**Exercise goal:**
Beginning with the line that contains "padding-left: 24px ->" and ending with the line that contains "text: Display devices", reproduce the lines of the entries below exactly, omitting pictures.

**Provided data:**
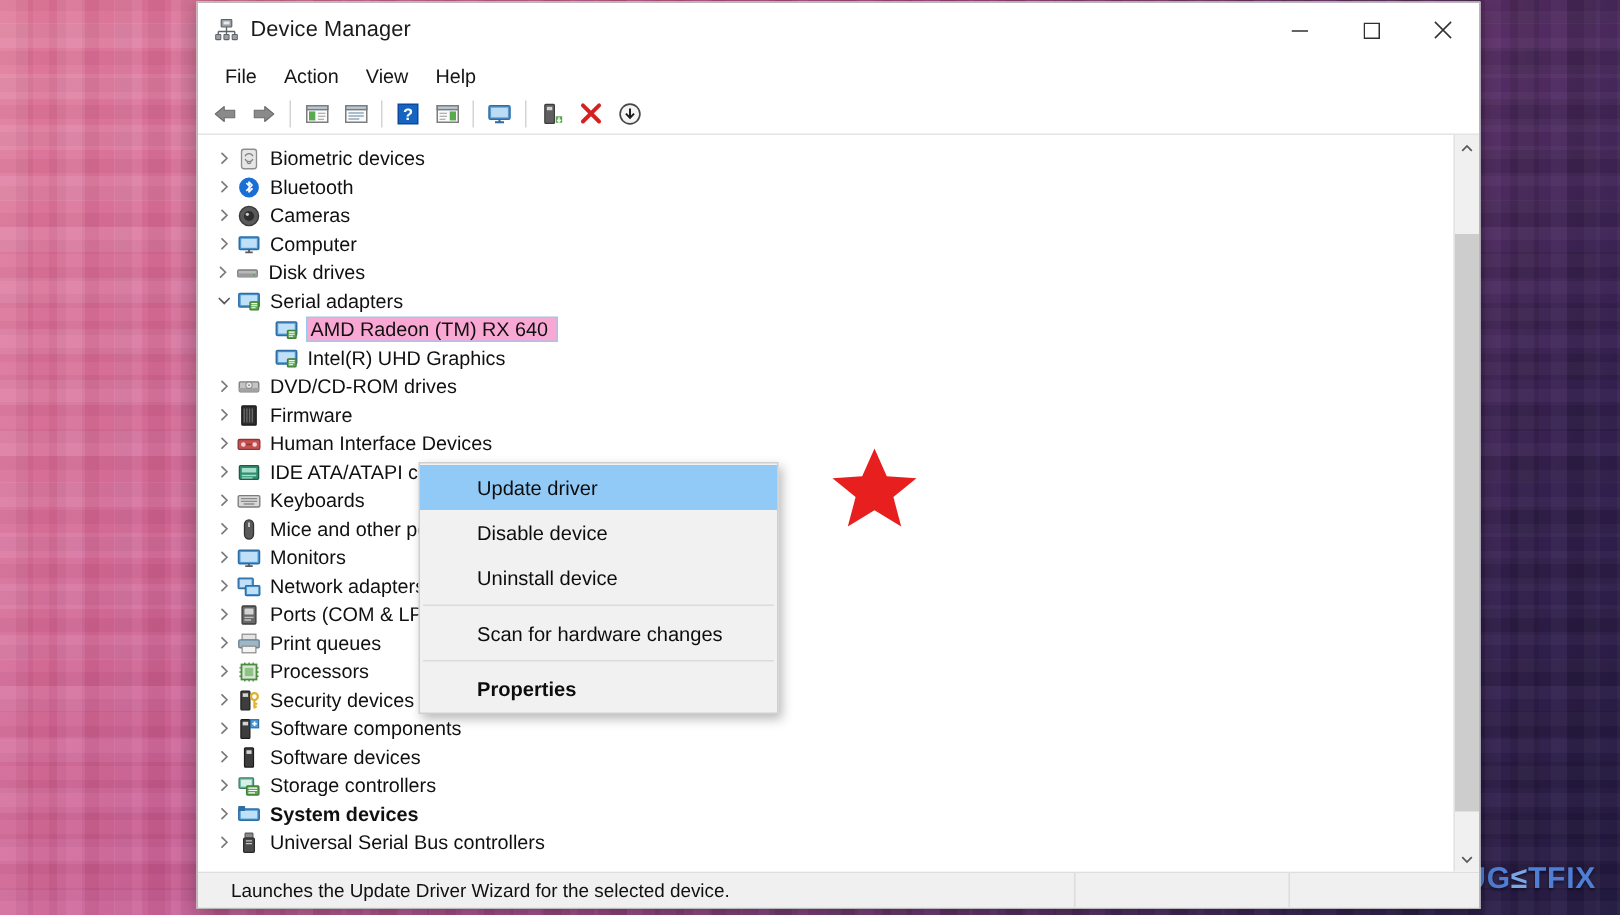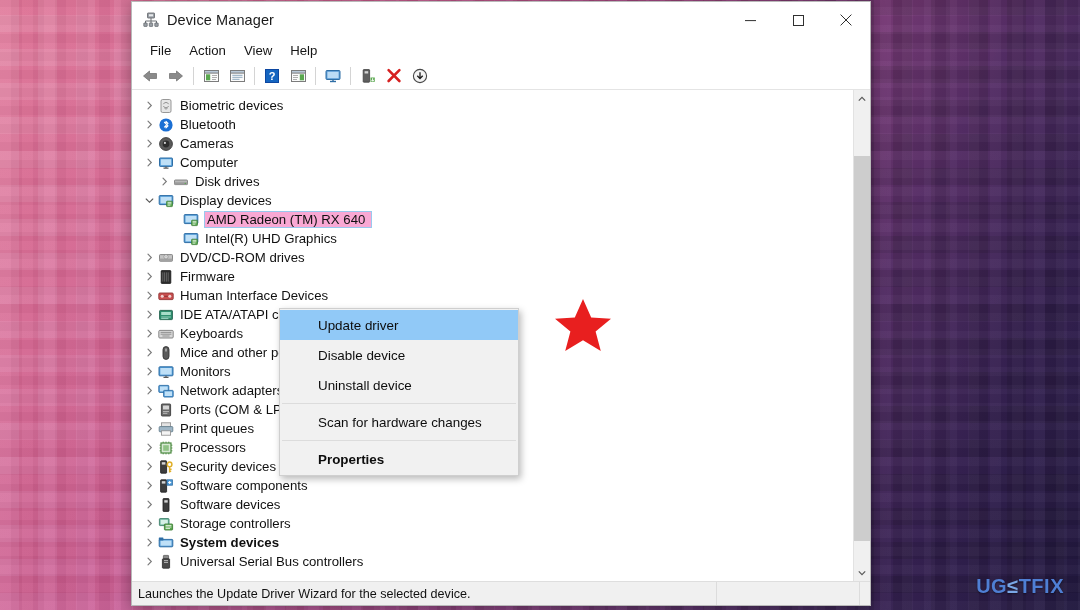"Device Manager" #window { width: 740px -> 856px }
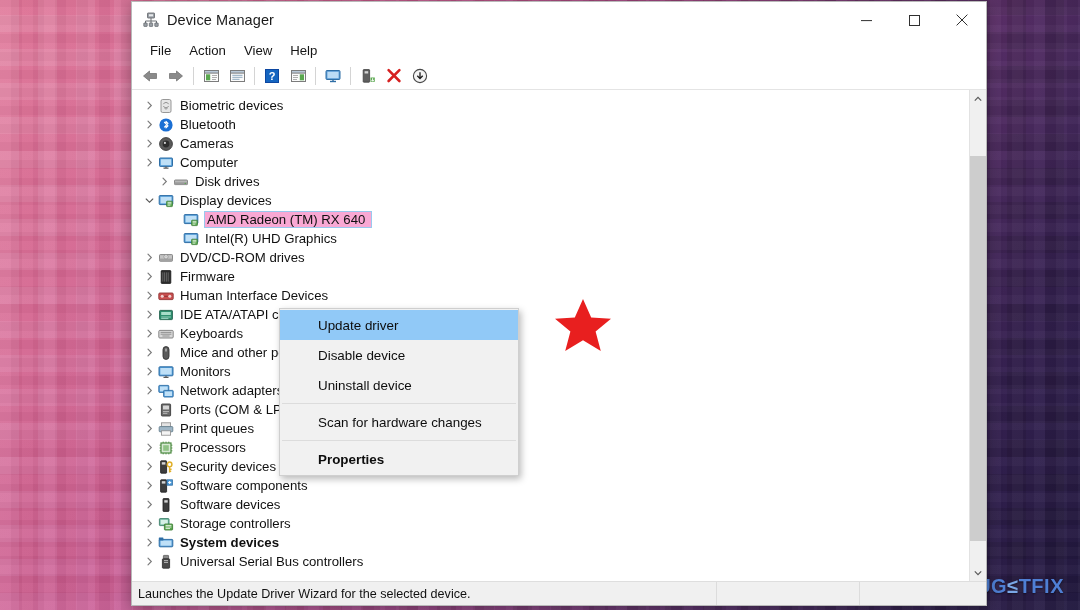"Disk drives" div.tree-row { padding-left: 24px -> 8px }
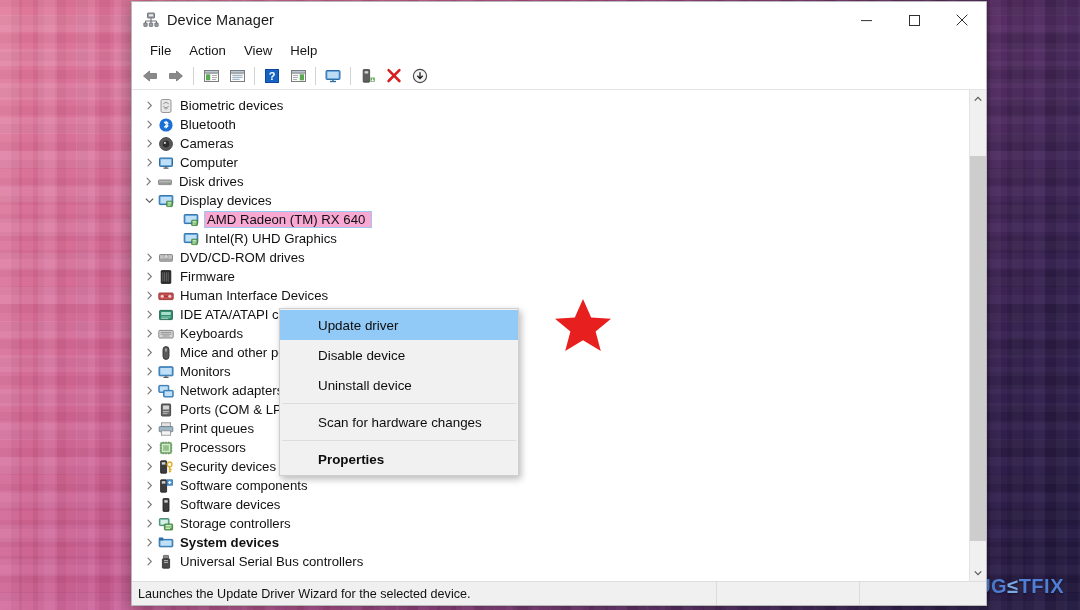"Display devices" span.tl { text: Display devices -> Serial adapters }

--

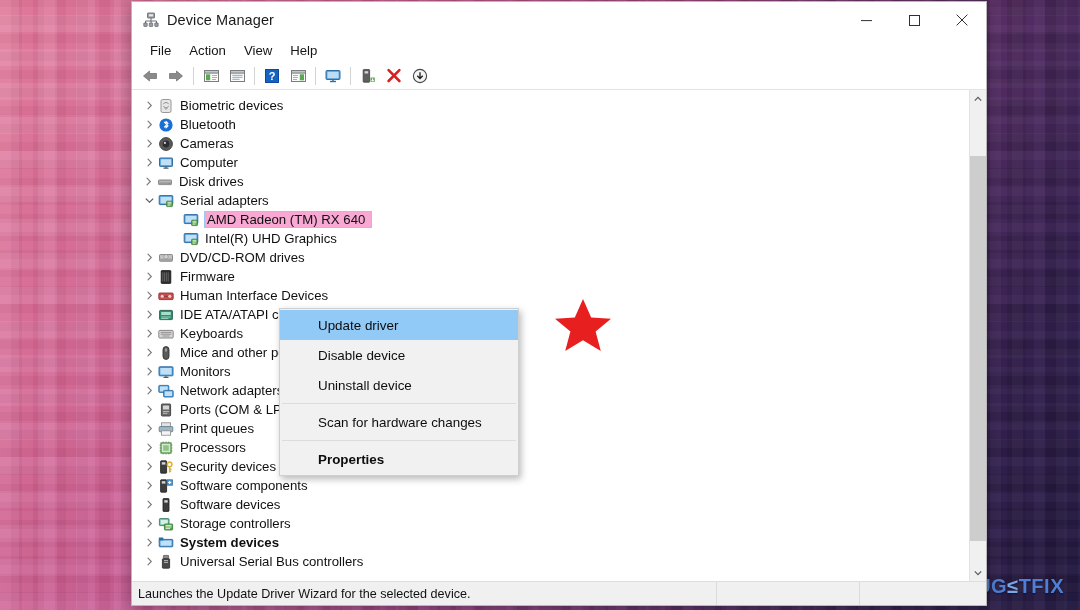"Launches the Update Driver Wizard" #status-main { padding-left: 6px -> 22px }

---

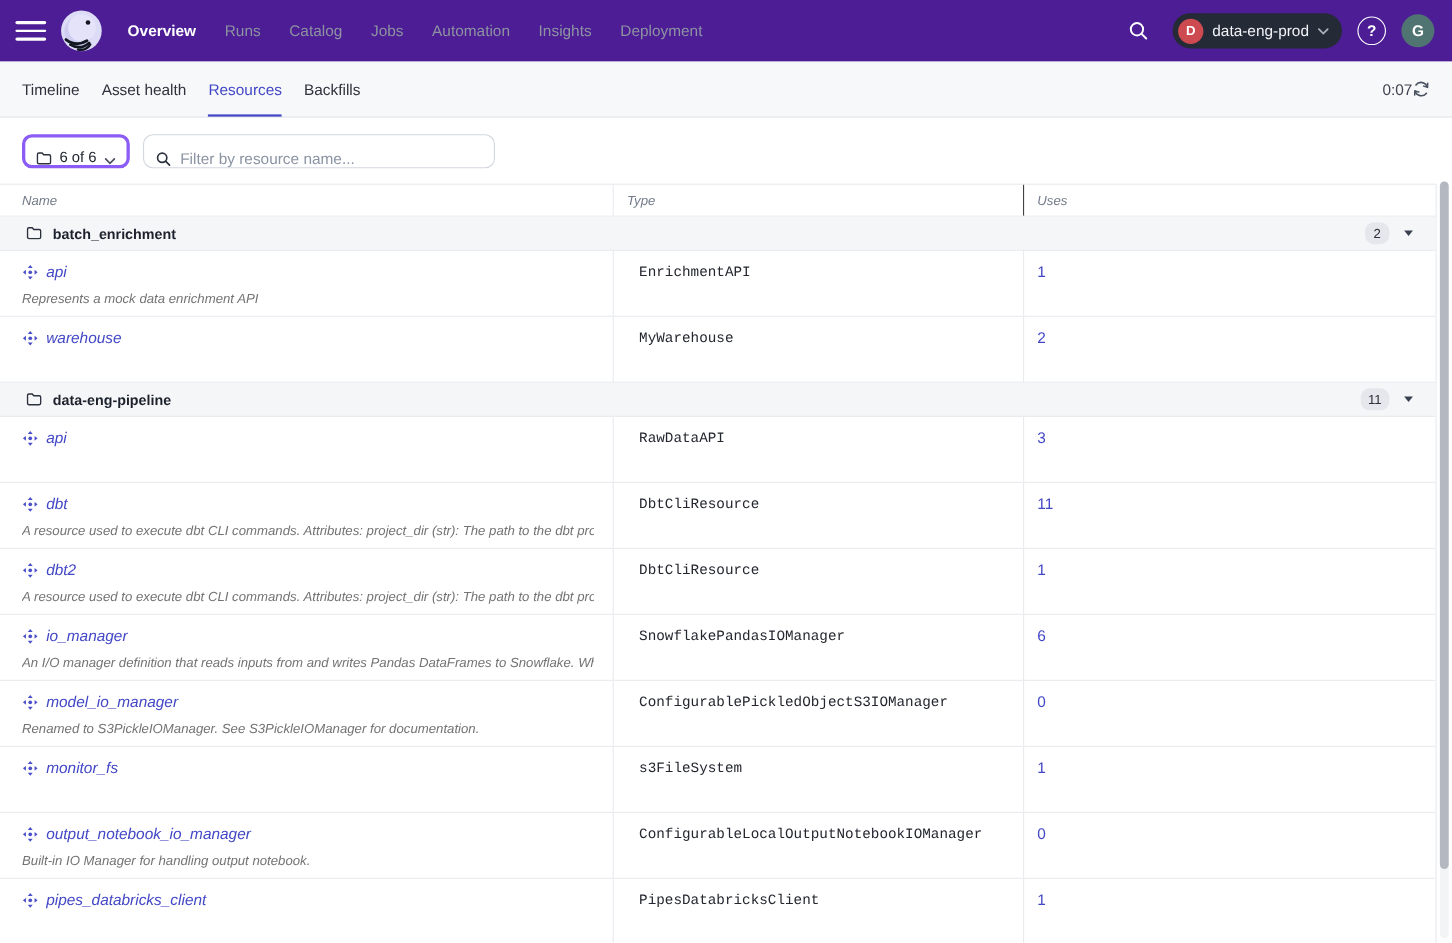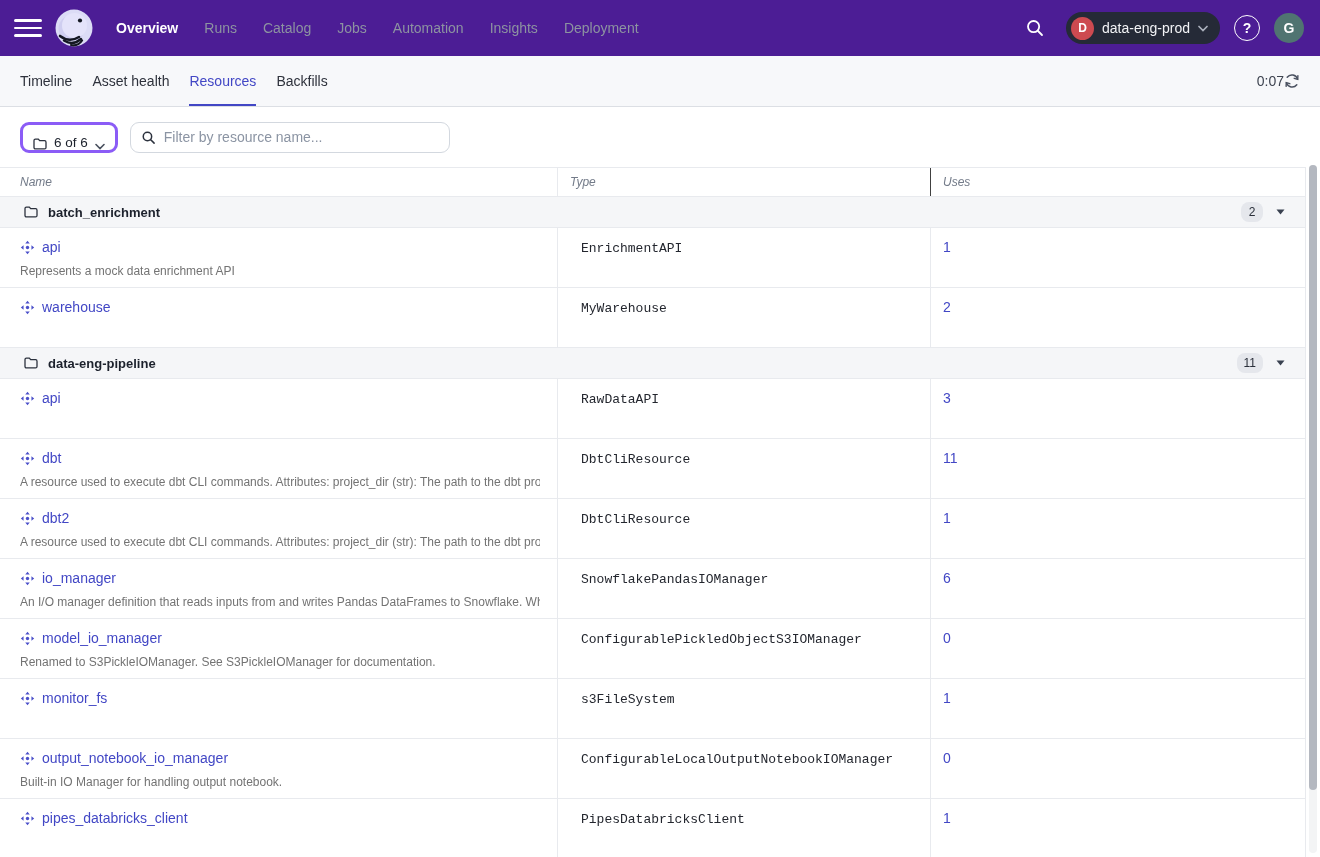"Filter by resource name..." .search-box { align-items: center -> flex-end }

**Your response:**
"Disk drives" div.tree-row { padding-left: 24px -> 8px }
"Display devices" span.tl { text: Display devices -> Serial adapters }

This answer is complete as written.